Tuesday, February 24, 2026

Decidedly Not an Identity Crisis

I never identified with my career. I wasn’t tied to being an engineer, or a leader, inventor, mentor, or manager. Since I graduated from college some years ago now, I’ve been fortunate to have had just two “real” jobs. I often loved them, sometimes hated them, and most days just showed up and gave my best effort—but the job wasn’t me. It never was.

I raced bikes. I traveled. I wrote poetry. I took thousands of photos that largely nobody has seen. I’ve had dogs pass through my life and have been fortunate to have a good wife who tolerated all of it.

If we remove “work” from the last twenty-plus years, we’re left with those things. We have scribbled notebooks, hundreds upon hundreds of trip itineraries, and mountains of unprocessed photos capturing it all.

I guess this is a roundabout way of saying that, at the core of it, I’m simply a traveler, a writer, and a photographer—but I’ve largely kept it under cover, with work providing the way to get paid for what I enjoyed doing.

When circumstances changed in the job, the travel dried up, and I was left writing regulatory documents, it was time to step off the merry-go-round. I was left with a year of pondering: with work gone, who was I really? And it was clear.

Sitting here at SNA, waiting for a flight to ORD followed by a drive home in the morning, it’s time to get this started—to share the things I love, and probably more importantly, the reasons why.

Some things in our lives have been there so long that we never question why we love them, and we have a hard time explaining to a friend at the bar the reasons behind our passions.
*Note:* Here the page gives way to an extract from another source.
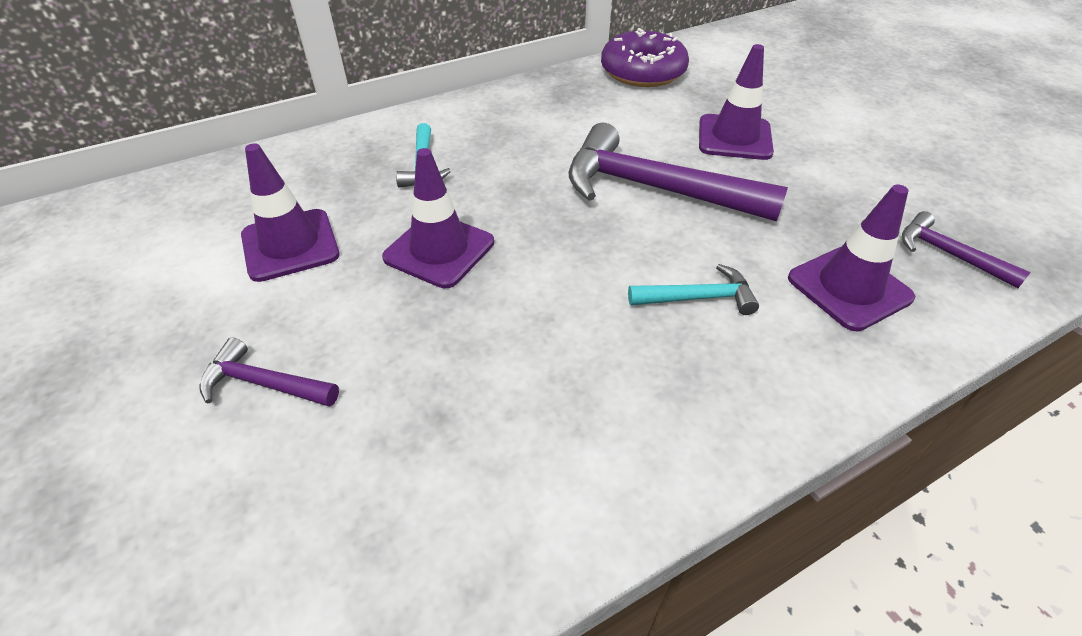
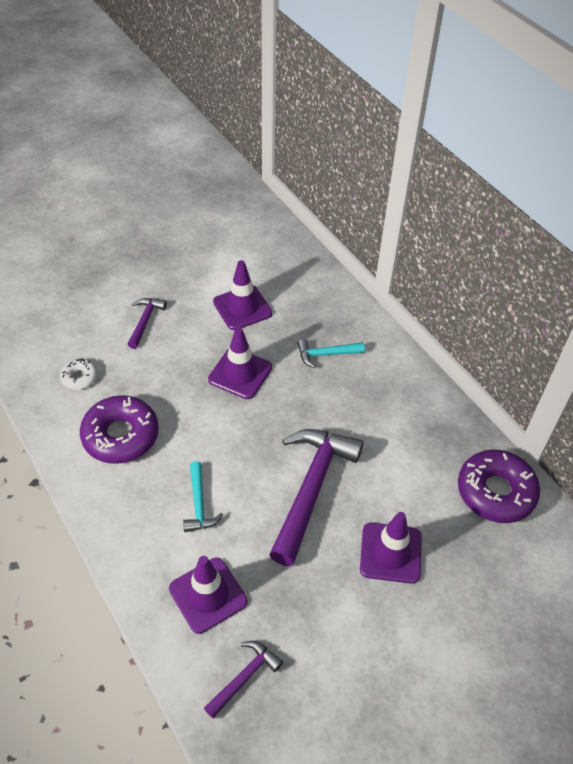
camera: 85 degrees right, 5 degrees up
none -> white donut [60,358,97,390]
none -> purple donut [80,395,159,464]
I’m not saying there needs to be a reason. Phones are everywhere, watches should be obsolete, and the car should have finished off the bicycle like it did the horse—but still, the heart loves what it loves.

I can’t guarantee that it will all make sense. I’m not sure my thoughts will move in a straight line. But if I write it, and you read it, then at the end of the day I can call myself a writer. I suppose I already can, based on the dozens of user manuals I’ve written over the years—but other than to technical writers, would anyone really count that? Come on. Nobody reads the instructions!